三日之后。
镇北部和疾风骑酒足饭饱,由周礼亲自率领出发。
此次他带的幕府官员,除了已经去往鱼龙塞的赵康和朱大壮,另有张驼子、李嫣、石猛等,小一级别的有卢广,熊家兄弟和石家兄弟等曲长,钱浩则率领镇南部留守青山堡。
另外,周礼还将郑春树,也就是郑老幺给带上了,红枫林的事务则是交给了从乡学中提拔上来的士子。
路上,周礼会带镇北部经昌黎县、新昌县、襄平县一路北上,直达鱼龙塞。
在经过新昌县的时候,他会将田泯带走,而县务则会交给郑春树负责。
田泯善谋,这次作战肯定是必不可少的。
而郑春树这数月的时间一直在识字读书,时常去乡学听课,让他治理县务肯定是不在话下的。

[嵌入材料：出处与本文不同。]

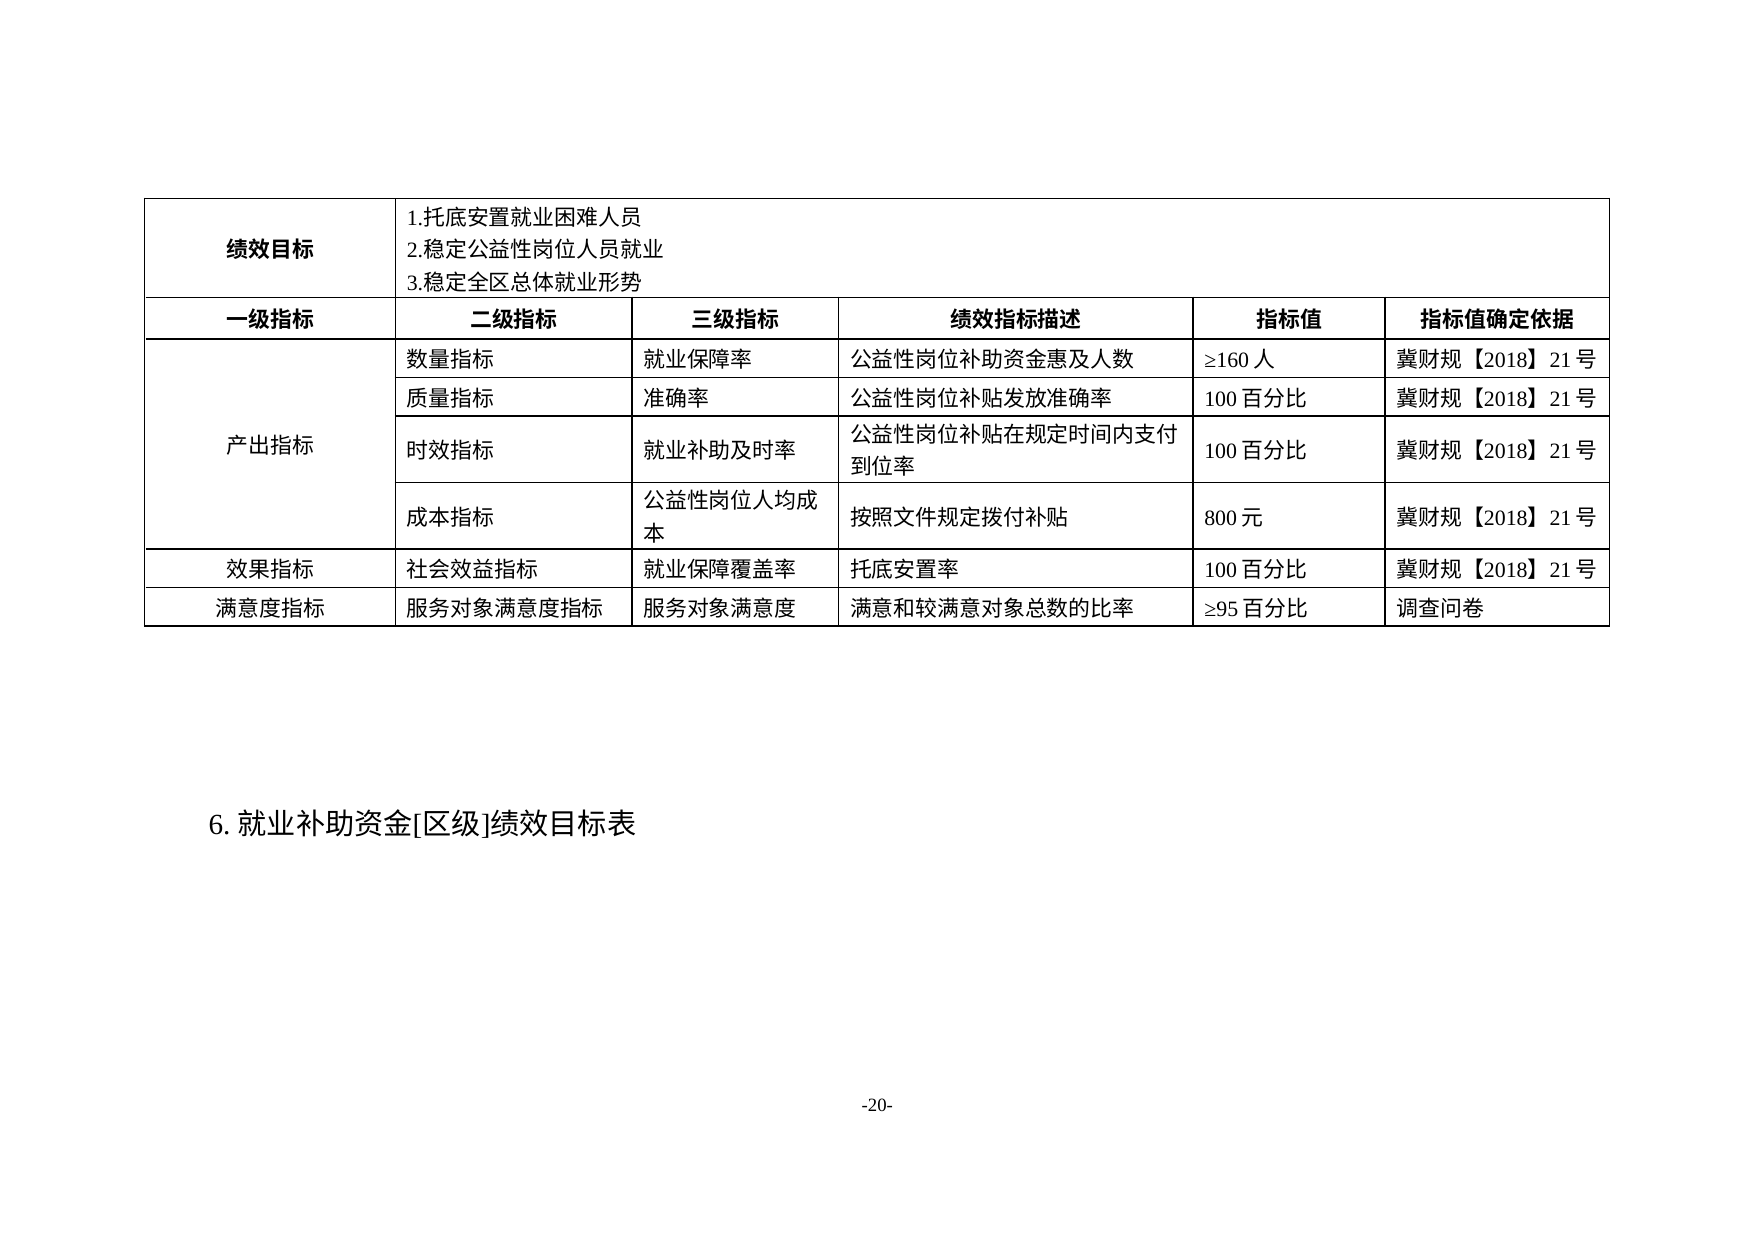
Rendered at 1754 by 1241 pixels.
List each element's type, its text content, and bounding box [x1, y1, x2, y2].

table_cell 成本指标 [396, 483, 631, 548]
table_cell 就业保障覆盖率 [633, 550, 838, 586]
table_cell 100百分比 [1194, 417, 1384, 481]
table_cell 公益性岗位补贴在规定时间内支付到位率 [839, 417, 1192, 481]
table_cell 服务对象满意度指标 [396, 588, 631, 625]
table_cell 冀财规【2018】21号 [1386, 483, 1609, 548]
table_cell 服务对象满意度 [633, 588, 838, 625]
table_cell 产出指标 [145, 339, 395, 548]
table_cell 满意和较满意对象总数的比率 [839, 588, 1192, 625]
table_cell 冀财规【2018】21号 [1386, 340, 1609, 376]
table_cell 质量指标 [396, 378, 631, 415]
table_cell 指标值 [1194, 298, 1384, 338]
table_cell 准确率 [633, 378, 838, 415]
table_cell 就业补助及时率 [633, 417, 838, 481]
table_cell ≥95百分比 [1194, 588, 1384, 625]
text 6. 就业补助资金[区级]绩效目标表 [150, 789, 1604, 854]
table_header 绩效目标 [145, 199, 395, 297]
table_cell 800元 [1194, 483, 1384, 548]
table_header 1.托底安置就业困难人员 2.稳定公益性岗位人员就业 3.稳定全区总体就业形势 [396, 199, 1609, 297]
table_cell ≥160人 [1194, 340, 1384, 376]
table_cell 数量指标 [396, 340, 631, 376]
table_cell 一级指标 [145, 298, 395, 338]
table_cell 指标值确定依据 [1386, 298, 1609, 338]
table_cell 托底安置率 [839, 550, 1192, 586]
table_cell 冀财规【2018】21号 [1386, 378, 1609, 415]
table_cell 冀财规【2018】21号 [1386, 550, 1609, 586]
table_cell 按照文件规定拨付补贴 [839, 483, 1192, 548]
table_cell 绩效指标描述 [839, 298, 1192, 338]
table_cell 社会效益指标 [396, 550, 631, 586]
table_cell 100百分比 [1194, 550, 1384, 586]
table_cell 时效指标 [396, 417, 631, 481]
table_cell 公益性岗位补贴发放准确率 [839, 378, 1192, 415]
table_cell 公益性岗位补助资金惠及人数 [839, 340, 1192, 376]
table_cell 调查问卷 [1386, 588, 1609, 625]
table_cell 效果指标 [145, 549, 395, 586]
table_cell 冀财规【2018】21号 [1386, 417, 1609, 481]
table_cell 三级指标 [633, 298, 838, 338]
table_cell 公益性岗位人均成本 [633, 483, 838, 548]
table_cell 满意度指标 [145, 588, 395, 625]
table_cell 二级指标 [396, 298, 631, 338]
table_cell 100百分比 [1194, 378, 1384, 415]
table_cell 就业保障率 [633, 340, 838, 376]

周礼对他抱以极大的期望,这次让他处理新昌县的县务,也是对他的一次锻炼。
大军行至新昌县,田泯早已带人守在城门口了。
“拜见明公。”
周礼这次过来,一是为了带走田泯,二则是要视察一番富铁矿的开采。
刚要骑马入城,田泯却拦下道:“还请明公进马车入城。”
“哦?为何?”
“不瞒明公,新昌县从前被太平道占据,多有烧杀抢掠之事发生,是明公夜袭新昌拯救百姓,后又恢复吏治,整饬经济,方才使百姓安康幸福,若骑马进城,恐会引起围观。”
“这有什么,不过是围观而已,我还见得少了?”
“明公,新昌县的百姓尤为敬仰你,为你在城中设了生祠,绘了画像,但你那画像已被盗走了三十七次更有少女怀春,夜枕明公画像入睡”
嘶
周礼哑然,没想到他在新昌县这么受欢迎。
于是便不再执拗,进了马车入城。
一路上倒也无恙,虽然百姓知道这是周礼的部队入城,不会恐慌,但对于“兵爷”的敬畏还是有的,都躲得远远的。

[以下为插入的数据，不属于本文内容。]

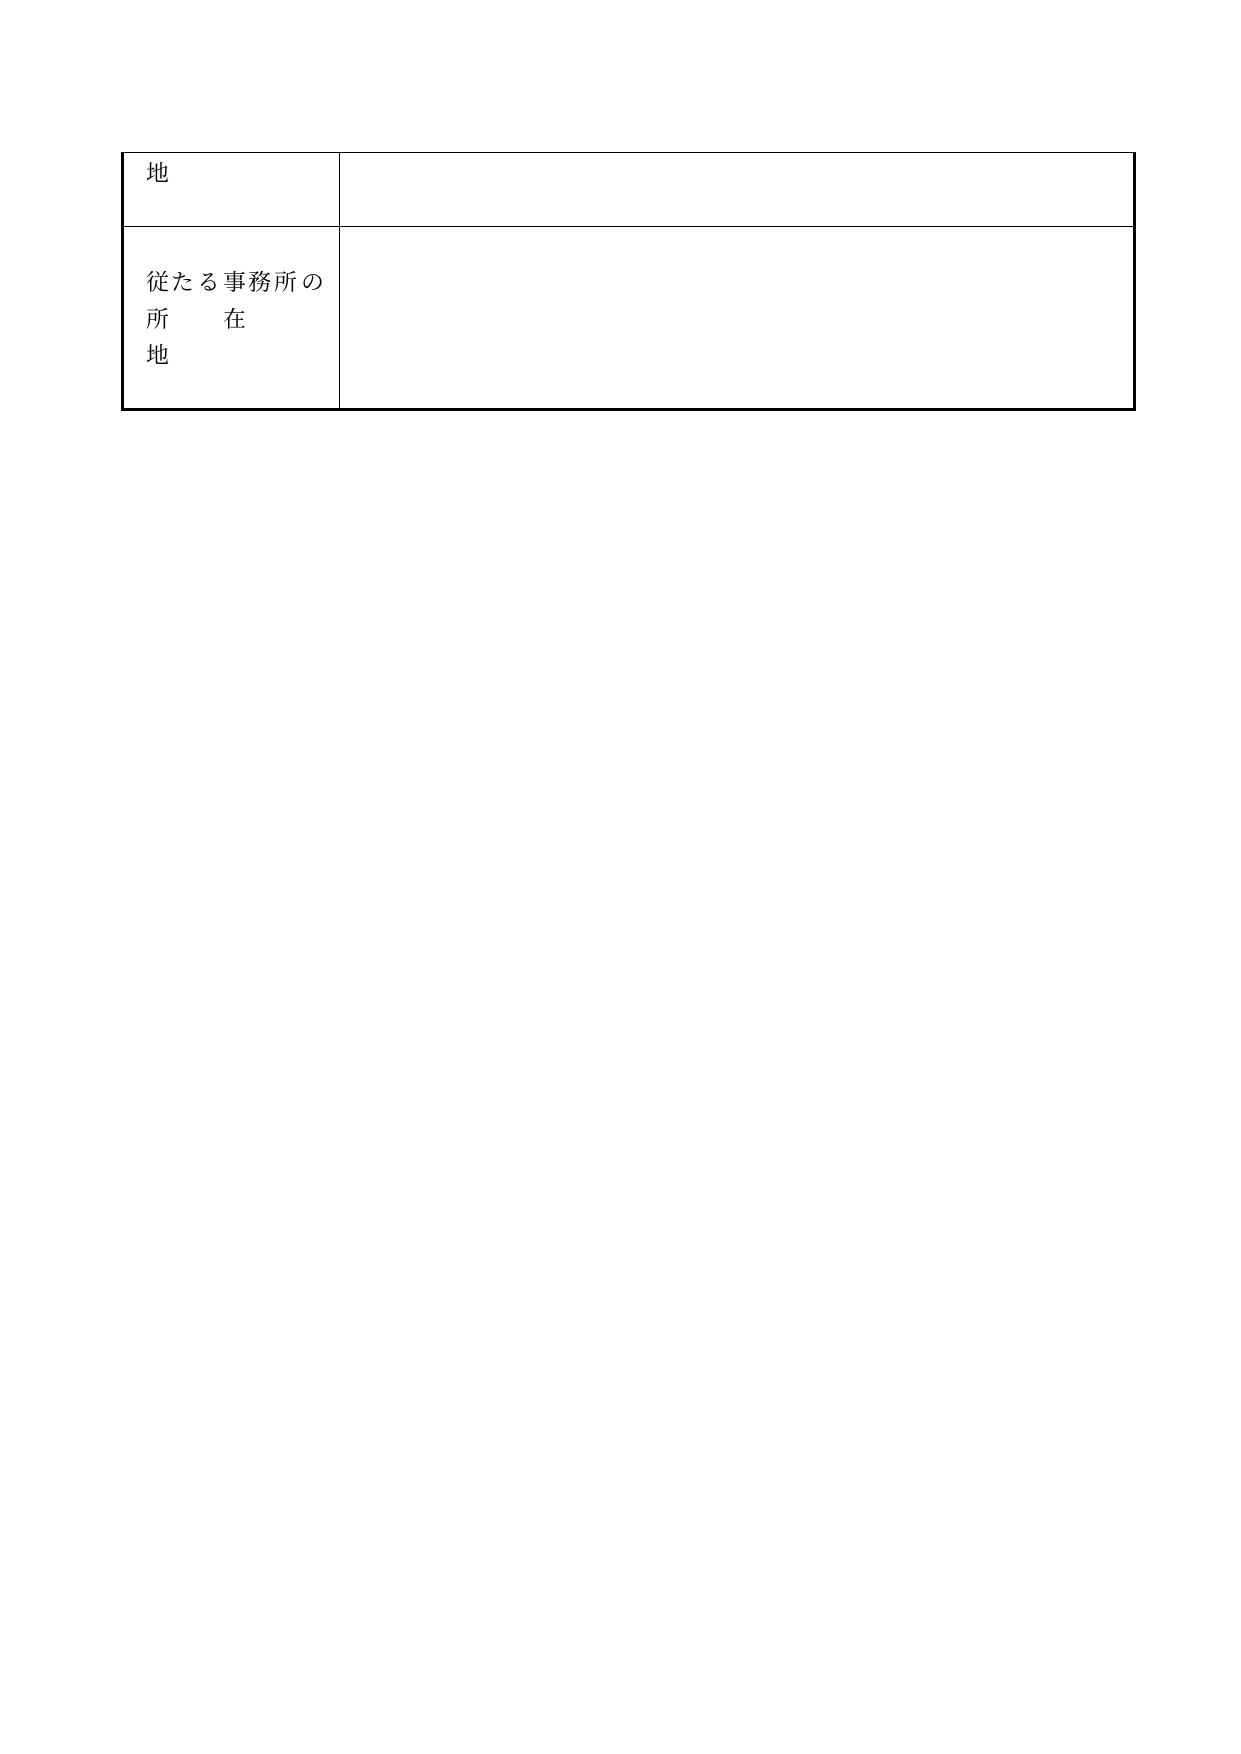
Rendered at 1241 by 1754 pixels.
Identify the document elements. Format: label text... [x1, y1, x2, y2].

table_cell [340, 227, 1133, 408]
table_cell [340, 153, 1133, 226]
table_cell 従たる事務所の 所在地 [124, 227, 339, 408]
table_cell 主たる事務所の 所在地 [124, 153, 339, 226]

行至周礼买下的那条街道,柳掌柜正在忙碌,看到军队来到,立刻整理着装来到马车跟前行礼。
“拜见君侯!”
他这一声极大,立刻引来街边百姓们的注意,都纷纷侧目。
“君侯?可是翼亭侯周礼大人?”
“除了他还能有谁?咱辽东的君侯可不多啊!”
“真是周大人来了?”
“是他!周大人来啦!是周大人来了!!!”
哗——!!!
顷刻间,一传十,十传百,百姓们纷纷围堵上来,马车旁立刻聚了一堆人,要掀开车帘去看周礼。
周礼:
他还是第一次觉得如此窘迫,没想到新昌县的百姓这么爱戴他,胸口的古铜钱直发热,增长声望,却不曾停歇过。
张驼子见状,立刻朝手下使个眼色,就有兵士上前将百姓推走。
马车前进,往醉仙楼分楼缓缓而去。
然而围上来的百姓越来越多了,都失声呐喊,甚至痛哭流涕!
李嫣见状大为震惊,骑在马上俯瞰一众百姓,脸上的敬仰做不得假,她就又对周礼改观了不少。
深受如此爱戴,看来他当初确实解救了这些百姓们。
呼!
忽然间,一个果子被扔进了周礼的车里。
有人喊道:“君侯!这是我家新摘的果子,新鲜着嘞,您请尝尝!”
“君侯!请尝尝我家的!”
唰唰唰——!!!
各式各样的瓜果被扔进周礼的车里,让他更为窘迫,一时间无从招架。
想他也是千军万马之中杀出来的,如今面对如此多真诚的善意,却是手足无措了,只能掩面。
街道上热闹非凡,瓜果和鲜花飞扬。
这迟来的欢庆一时间动静极大,引来的人越来越多。
甚至有少女喊道:“君侯大人!我愿为你做妾,日日服侍左右,还请收下我吧!”
周礼透过扇动的车帘,看到后方马匹上李嫣似有若无的笑,更是无语。
终于行至酒楼,他脚下一蹬,忽悠悠飘出车外上了酒楼二楼,只给百姓们留下个背影来,却又引起一阵欢呼。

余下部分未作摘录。